# New to WoodWorking



## JNieman (May 15, 2011)

Hello I am 26 years old and just getting into wood working as a hobby I picked up when I quit smoking. I was looking for advice to find some decent cheap amateur hand tools to further continue this new hobby of mine and also wondering what are some essentials I should have tool wise and basic tips I should know. I'm sure many of you are professionals or enthusiasts to the trade and could offer up some good advice. Thanks!


----------



## cabinetman (Jul 5, 2007)

.


----------



## mike1950 (Aug 29, 2010)

I am a fan of craigslist for used tools and wood. What you want to build would determine advice. Welcome and where are you located?


----------



## mike1950 (Aug 29, 2010)

Sorry I did not see location and congrats on quitting smoking!!!!!!


----------



## JNieman (May 15, 2011)

thanks. for now I'm starting with basic projects wall shelves, bookshelves, signs, various garden projects for the wife and so on but I have a project book I started when I first started quitting and I have a lot of ideas crammed into this little notebook. once I develop better techniques I'd like to do alot more carving/sculpting fascinates me and more advanced furniture would be nice to eventually learn to make as well.


----------



## pritchett.nick (May 16, 2011)

*ditto*

i'm with J here too! i'd love to get started in this kind of work. my grandpa used to do it a lot but i don't live near him anymore. i would love to know how to get started. especially with traditional hand tool stuff. i'd love to make anything from nice front doors to home indoor and outdoor furniture. especially with reclaimed wood. if someone could point us in the right direction that would be great! maybe a website or a book.

i (and probably J too) would greatly appreciate it! thanks.


----------



## JNieman (May 15, 2011)

****************

Request 1
Rewrite the rows, everything from the first row down to the line containing "picture [0, 290, 1654, 1241]", with "Identify" replaced by "List" and all else unchanged.
These rows are unrelated to the woodworking thread.

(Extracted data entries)
****************

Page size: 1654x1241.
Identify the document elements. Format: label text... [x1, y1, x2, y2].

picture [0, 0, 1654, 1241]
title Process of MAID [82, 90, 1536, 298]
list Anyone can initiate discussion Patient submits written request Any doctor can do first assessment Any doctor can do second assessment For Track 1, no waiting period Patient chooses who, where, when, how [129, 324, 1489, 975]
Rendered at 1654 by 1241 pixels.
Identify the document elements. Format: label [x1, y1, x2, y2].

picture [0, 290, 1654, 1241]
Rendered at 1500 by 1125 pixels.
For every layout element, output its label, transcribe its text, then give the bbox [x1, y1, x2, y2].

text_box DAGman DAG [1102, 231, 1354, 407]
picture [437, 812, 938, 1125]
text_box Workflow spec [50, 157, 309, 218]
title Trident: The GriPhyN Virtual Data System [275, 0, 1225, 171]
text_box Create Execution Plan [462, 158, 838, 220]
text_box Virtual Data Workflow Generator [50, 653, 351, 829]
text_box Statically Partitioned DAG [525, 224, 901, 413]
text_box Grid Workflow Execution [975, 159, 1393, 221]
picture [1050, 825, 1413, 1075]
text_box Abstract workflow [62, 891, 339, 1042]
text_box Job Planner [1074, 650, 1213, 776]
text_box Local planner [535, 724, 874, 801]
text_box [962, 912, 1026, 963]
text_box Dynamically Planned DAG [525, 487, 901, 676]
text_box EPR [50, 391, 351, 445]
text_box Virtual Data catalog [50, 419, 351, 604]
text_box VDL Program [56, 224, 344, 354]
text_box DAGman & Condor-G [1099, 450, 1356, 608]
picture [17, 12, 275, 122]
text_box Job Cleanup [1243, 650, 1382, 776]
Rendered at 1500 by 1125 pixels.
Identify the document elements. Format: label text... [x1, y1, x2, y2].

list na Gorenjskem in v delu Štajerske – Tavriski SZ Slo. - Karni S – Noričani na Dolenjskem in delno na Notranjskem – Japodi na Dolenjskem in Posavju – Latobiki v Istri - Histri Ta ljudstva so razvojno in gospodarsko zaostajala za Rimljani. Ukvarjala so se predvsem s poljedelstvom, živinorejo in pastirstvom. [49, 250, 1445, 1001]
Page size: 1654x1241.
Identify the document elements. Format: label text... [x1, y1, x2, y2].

****************

Request 2
From the woodworking thread, reproduce word for word everything from "i'm with J here" down to "website or a book.".

Correct response 1
Page size: 1654x1241.
List the document elements. Format: label text... [x1, y1, x2, y2].

picture [0, 0, 1654, 1241]
title Process of MAID [82, 90, 1536, 298]
list Anyone can initiate discussion Patient submits written request Any doctor can do first assessment Any doctor can do second assessment For Track 1, no waiting period Patient chooses who, where, when, how [129, 324, 1489, 975]
Rendered at 1654 by 1241 pixels.
List the document elements. Format: label [x1, y1, x2, y2].

picture [0, 290, 1654, 1241]

Correct response 2
i'm with J here too! i'd love to get started in this kind of work. my grandpa used to do it a lot but i don't live near him anymore. i would love to know how to get started. especially with traditional hand tool stuff. i'd love to make anything from nice front doors to home indoor and outdoor furniture. especially with reclaimed wood. if someone could point us in the right direction that would be great! maybe a website or a book.